The causes and management of nonunion of femoral subtrochanteric shortening osteotomy in a THA patient: a case reportSong Gong, Weihua Xu, Ruoyu Wang, Shaokai Liu, Lizhi Han, Guo Chen & Bo Wang
Total hip arthroplasty (THA) is considerably difficult to perform in patients with Crowe type IV developmental dysplasia of the hip (DDH). Some Crowe type IV DDH patients require a femoral subtrochanteric shortening osteotomy to equalize the length of the lower extremities and decrease the difficulty of intraoperative reduction. Subtrochanteric transverse osteotomy has been proven to have superior clinical efficacy, but some cases of nonunion occur.
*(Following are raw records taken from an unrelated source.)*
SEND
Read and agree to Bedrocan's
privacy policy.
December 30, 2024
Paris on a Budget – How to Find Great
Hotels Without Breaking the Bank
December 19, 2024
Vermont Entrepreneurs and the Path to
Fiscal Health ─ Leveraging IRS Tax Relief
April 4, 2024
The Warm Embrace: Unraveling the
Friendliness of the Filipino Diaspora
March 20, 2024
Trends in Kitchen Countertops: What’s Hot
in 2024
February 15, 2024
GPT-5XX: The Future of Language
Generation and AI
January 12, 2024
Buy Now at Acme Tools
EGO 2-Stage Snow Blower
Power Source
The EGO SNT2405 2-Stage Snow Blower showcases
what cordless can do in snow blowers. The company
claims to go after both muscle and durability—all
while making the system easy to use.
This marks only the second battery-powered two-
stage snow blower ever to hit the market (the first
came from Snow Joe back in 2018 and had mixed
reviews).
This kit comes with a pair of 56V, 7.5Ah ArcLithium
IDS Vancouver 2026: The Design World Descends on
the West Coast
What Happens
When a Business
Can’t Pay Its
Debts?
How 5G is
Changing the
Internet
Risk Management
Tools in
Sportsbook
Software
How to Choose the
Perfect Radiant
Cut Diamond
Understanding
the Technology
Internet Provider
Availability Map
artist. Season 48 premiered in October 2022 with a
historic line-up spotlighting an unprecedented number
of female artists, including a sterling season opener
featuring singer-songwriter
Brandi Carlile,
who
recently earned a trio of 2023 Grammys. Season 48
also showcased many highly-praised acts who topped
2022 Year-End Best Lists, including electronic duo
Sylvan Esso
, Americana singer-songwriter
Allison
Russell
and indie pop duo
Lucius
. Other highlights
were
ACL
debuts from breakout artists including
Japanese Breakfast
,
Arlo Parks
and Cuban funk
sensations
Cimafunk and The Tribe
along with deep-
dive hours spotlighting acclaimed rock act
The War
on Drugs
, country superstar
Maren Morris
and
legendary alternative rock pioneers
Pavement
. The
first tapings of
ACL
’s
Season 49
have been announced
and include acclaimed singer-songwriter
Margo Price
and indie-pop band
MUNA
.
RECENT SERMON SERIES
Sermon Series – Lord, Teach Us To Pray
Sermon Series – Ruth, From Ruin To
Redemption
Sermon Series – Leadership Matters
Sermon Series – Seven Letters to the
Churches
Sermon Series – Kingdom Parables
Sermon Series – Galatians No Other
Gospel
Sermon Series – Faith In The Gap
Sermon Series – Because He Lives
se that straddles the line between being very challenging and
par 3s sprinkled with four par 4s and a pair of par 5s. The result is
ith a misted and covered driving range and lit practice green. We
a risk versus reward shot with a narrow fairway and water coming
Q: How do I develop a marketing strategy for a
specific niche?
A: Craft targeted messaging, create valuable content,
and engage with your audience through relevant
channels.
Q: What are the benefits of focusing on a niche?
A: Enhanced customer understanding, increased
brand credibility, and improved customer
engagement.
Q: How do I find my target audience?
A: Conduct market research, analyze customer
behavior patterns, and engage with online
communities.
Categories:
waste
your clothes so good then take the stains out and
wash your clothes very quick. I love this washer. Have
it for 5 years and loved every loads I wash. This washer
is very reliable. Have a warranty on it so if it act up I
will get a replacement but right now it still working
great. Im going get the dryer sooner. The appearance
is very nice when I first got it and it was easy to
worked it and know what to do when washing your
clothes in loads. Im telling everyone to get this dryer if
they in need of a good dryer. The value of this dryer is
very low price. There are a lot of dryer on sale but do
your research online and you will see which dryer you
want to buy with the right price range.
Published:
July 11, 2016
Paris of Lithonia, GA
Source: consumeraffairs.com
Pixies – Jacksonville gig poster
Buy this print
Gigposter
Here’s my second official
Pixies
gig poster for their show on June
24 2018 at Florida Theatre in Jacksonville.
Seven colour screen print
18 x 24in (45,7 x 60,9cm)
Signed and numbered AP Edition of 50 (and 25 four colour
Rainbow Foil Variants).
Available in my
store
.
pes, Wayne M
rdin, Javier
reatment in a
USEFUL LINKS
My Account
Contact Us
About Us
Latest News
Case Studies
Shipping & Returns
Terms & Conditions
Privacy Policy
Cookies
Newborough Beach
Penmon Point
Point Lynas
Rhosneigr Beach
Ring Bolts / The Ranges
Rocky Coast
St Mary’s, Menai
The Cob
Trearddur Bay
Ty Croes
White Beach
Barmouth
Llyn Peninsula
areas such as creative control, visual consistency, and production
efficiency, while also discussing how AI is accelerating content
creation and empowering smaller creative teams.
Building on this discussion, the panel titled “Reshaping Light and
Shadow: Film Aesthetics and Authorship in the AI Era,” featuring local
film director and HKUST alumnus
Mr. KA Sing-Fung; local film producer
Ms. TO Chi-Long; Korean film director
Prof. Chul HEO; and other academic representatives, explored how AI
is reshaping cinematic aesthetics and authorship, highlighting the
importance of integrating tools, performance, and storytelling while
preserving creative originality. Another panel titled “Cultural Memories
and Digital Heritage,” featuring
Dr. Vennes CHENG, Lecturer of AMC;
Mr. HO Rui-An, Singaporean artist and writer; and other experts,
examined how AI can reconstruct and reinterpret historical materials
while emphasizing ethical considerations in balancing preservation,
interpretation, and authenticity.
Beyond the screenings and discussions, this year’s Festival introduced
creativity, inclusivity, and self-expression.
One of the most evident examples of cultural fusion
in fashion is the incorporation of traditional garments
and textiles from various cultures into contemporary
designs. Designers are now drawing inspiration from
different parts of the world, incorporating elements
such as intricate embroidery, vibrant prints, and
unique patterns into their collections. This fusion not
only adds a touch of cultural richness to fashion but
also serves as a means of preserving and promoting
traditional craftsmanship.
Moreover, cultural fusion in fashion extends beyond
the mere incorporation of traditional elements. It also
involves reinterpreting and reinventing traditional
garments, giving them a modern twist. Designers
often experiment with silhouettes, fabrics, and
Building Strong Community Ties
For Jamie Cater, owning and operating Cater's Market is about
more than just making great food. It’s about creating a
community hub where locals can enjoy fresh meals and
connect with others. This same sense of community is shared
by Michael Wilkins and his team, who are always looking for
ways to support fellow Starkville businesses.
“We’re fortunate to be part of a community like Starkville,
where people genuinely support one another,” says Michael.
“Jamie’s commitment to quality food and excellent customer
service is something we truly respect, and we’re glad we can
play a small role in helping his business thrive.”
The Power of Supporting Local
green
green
We present the case of a 62-year-old male patient who underwent right THA with femoral subtrochanteric transverse osteotomy due to Crowe type IV DDH. Nonunion of the osteotomy occurred during the follow-up period. In July 2017, the patient underwent right THA and femoral subtrochanteric transverse osteotomy due to Crowe type IV DDH. In November 2017, a slight feeling of bone rubbing and slight pain in the hip were reported. The ends of the osteotomy had rotated and united poorly. However, the patient requested to undergo continued observation. In December 2017, the patient reported an obvious sensation of bone rubbing and aggravated hip pain. The ends of the osteotomy had rotated and continued to exhibit nonunion. On December 26, 2017, the patient was treated with plate and screw internal fixation with bone morphogenetic protein (BMP) following our suggestion. In August 2018, the ends of the osteotomy had united after internal fixation was applied.
THA with femoral subtrochanteric transverse osteotomy exhibits good efficacy for the treatment of patients with Crowe type IV DDH. However, postoperative nonunion occurs in a small number of cases. The causes of nonunion should be analysed, and effective measures should be taken to prevent this situation. Plate and screw internal fixation with BMP is an effective treatment for nonunion of the ends of an osteotomy.